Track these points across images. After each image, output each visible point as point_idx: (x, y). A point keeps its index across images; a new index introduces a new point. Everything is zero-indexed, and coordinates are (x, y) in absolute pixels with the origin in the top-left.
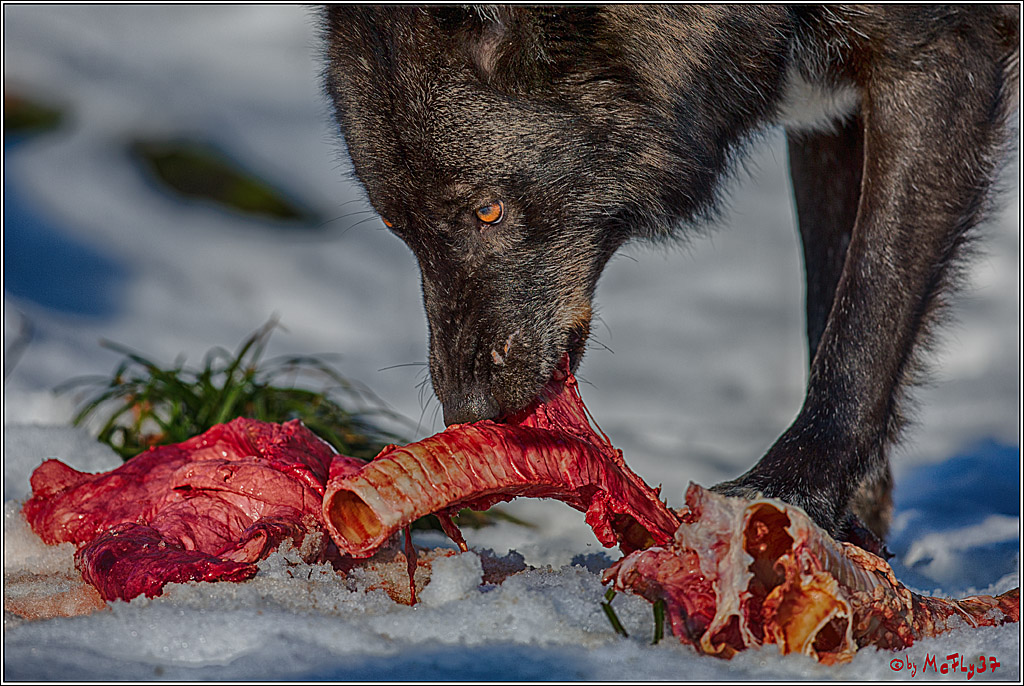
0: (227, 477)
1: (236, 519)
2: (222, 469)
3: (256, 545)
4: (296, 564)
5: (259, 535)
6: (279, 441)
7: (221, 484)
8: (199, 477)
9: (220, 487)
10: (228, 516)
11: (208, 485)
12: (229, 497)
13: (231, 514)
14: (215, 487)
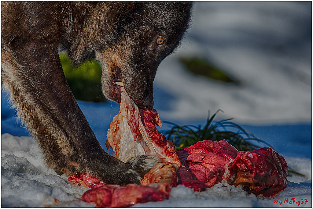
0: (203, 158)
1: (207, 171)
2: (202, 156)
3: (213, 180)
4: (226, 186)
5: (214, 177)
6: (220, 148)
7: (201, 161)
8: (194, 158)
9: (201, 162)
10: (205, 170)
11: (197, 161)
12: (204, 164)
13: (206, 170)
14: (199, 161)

————————

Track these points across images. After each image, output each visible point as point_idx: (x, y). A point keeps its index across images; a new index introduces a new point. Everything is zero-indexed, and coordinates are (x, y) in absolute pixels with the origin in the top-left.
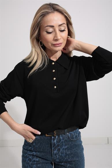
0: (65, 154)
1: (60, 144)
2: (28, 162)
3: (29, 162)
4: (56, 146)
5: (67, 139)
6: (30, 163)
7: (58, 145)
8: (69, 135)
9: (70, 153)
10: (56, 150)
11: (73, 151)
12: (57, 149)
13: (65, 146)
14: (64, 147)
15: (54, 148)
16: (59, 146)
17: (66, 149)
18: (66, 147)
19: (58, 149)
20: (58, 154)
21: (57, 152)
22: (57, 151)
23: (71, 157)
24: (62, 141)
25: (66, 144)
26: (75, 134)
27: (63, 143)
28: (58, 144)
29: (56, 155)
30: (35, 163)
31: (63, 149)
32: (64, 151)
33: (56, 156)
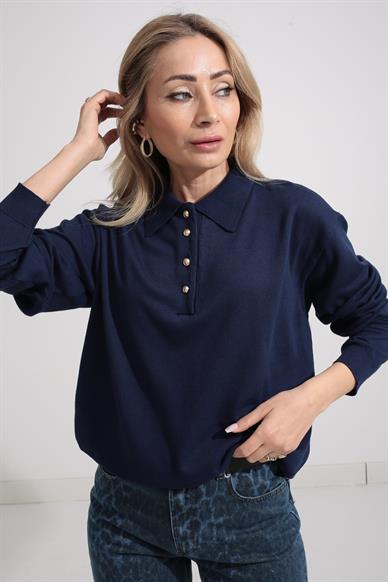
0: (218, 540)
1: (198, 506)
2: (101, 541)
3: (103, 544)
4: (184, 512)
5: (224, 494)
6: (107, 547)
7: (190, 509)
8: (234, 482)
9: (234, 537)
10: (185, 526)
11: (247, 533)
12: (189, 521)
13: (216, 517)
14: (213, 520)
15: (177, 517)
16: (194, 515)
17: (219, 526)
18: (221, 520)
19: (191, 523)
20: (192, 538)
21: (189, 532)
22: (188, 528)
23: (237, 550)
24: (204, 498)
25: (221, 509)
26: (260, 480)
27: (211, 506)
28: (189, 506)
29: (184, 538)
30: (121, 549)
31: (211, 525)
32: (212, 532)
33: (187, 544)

————————

__Your goal__.
The lines above from the one with "6: (279, 441)" through the one with "13: (231, 514)" are to be duplicated exactly, ends included, with nothing added.

__Your solution__.
6: (279, 441)
7: (221, 484)
8: (199, 477)
9: (220, 487)
10: (228, 516)
11: (208, 485)
12: (229, 497)
13: (231, 514)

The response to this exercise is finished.